Chart comprehension data:
--------

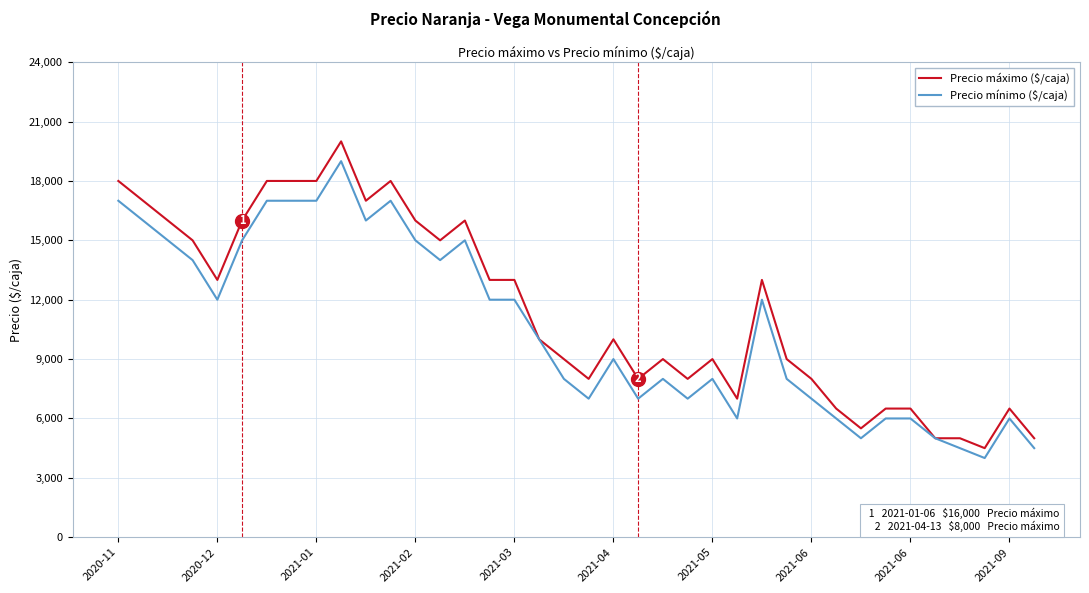

Which series has the largest range (max minus min)?

Precio máximo ($/caja)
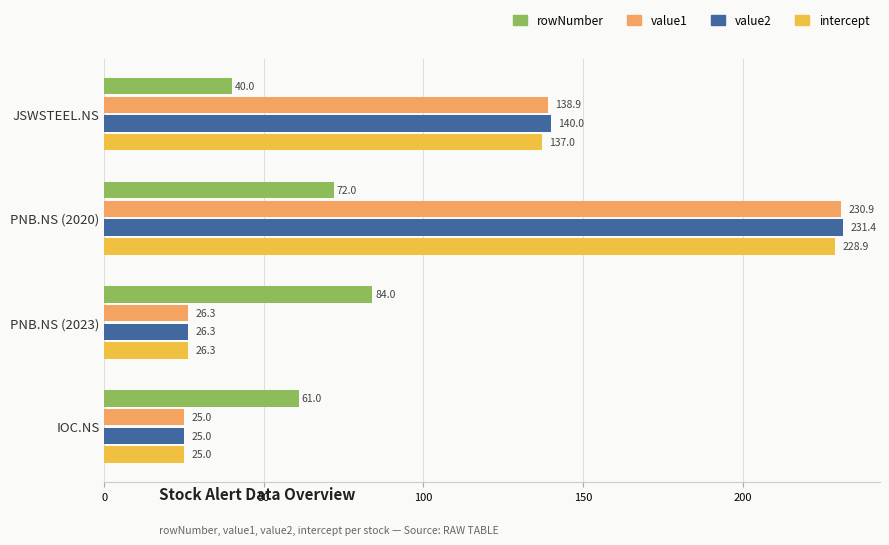

At which label does intercept reach its peak?

PNB.NS (2020)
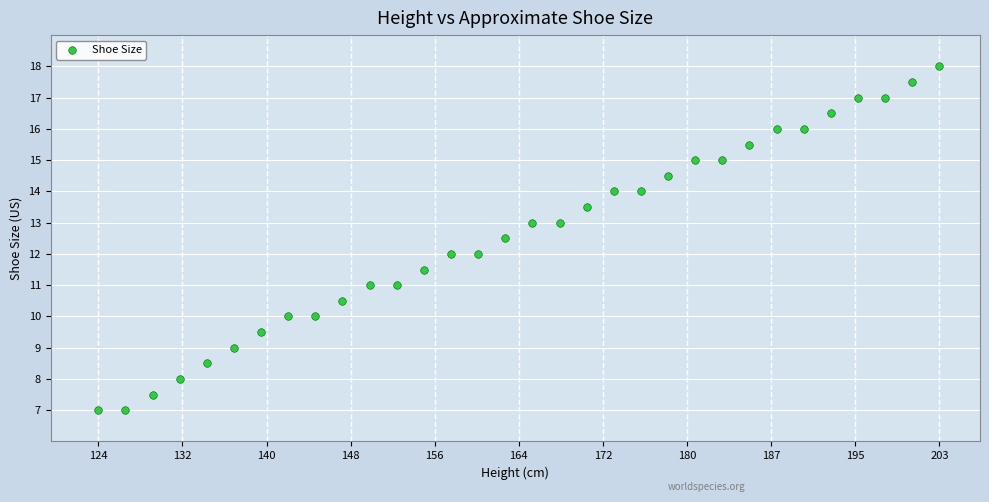

What is the range of X values (max minus min)?

78.7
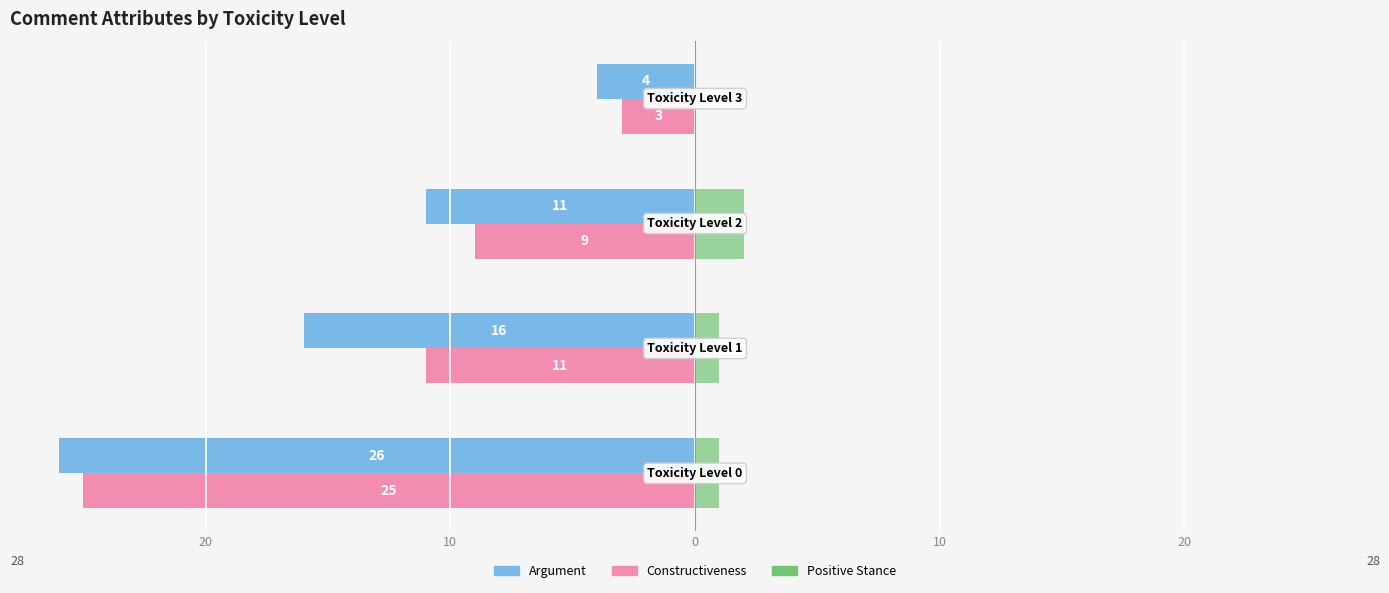

What are all the series names shown in the legend?

Argument, Constructiveness, Positive Stance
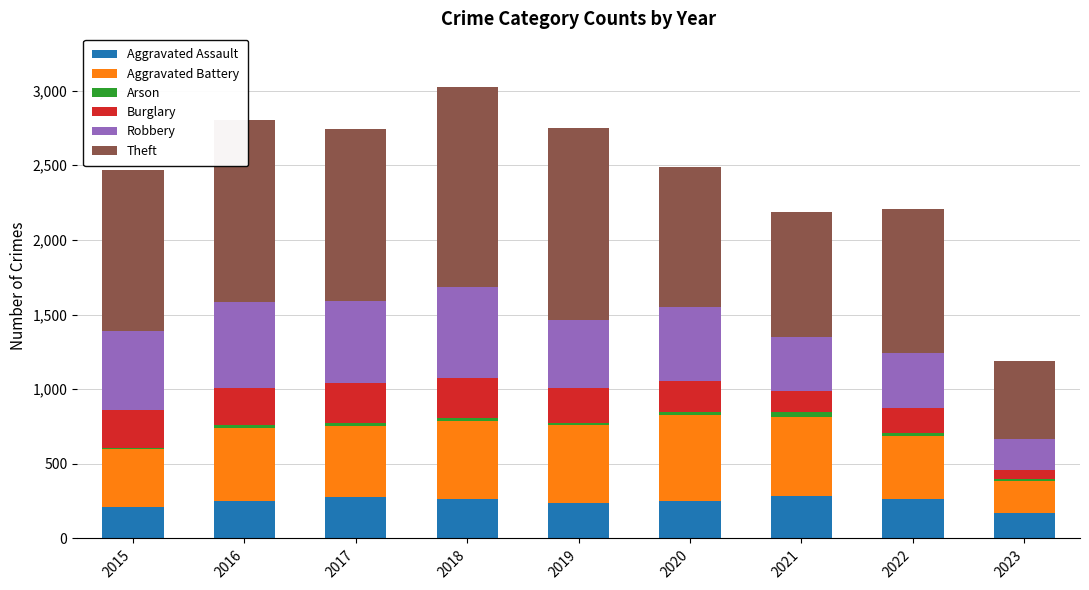

At which label is Burglary closest to 165?

2022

--------

Goal of the exercise
Reproduce every line of the material above verbatim, omitting the pictures.

Result for this task
Which series has the largest range (max minus min)?

Precio máximo ($/caja)

At which label does intercept reach its peak?

PNB.NS (2020)

What is the range of X values (max minus min)?

78.7

What are all the series names shown in the legend?

Argument, Constructiveness, Positive Stance

At which label is Burglary closest to 165?

2022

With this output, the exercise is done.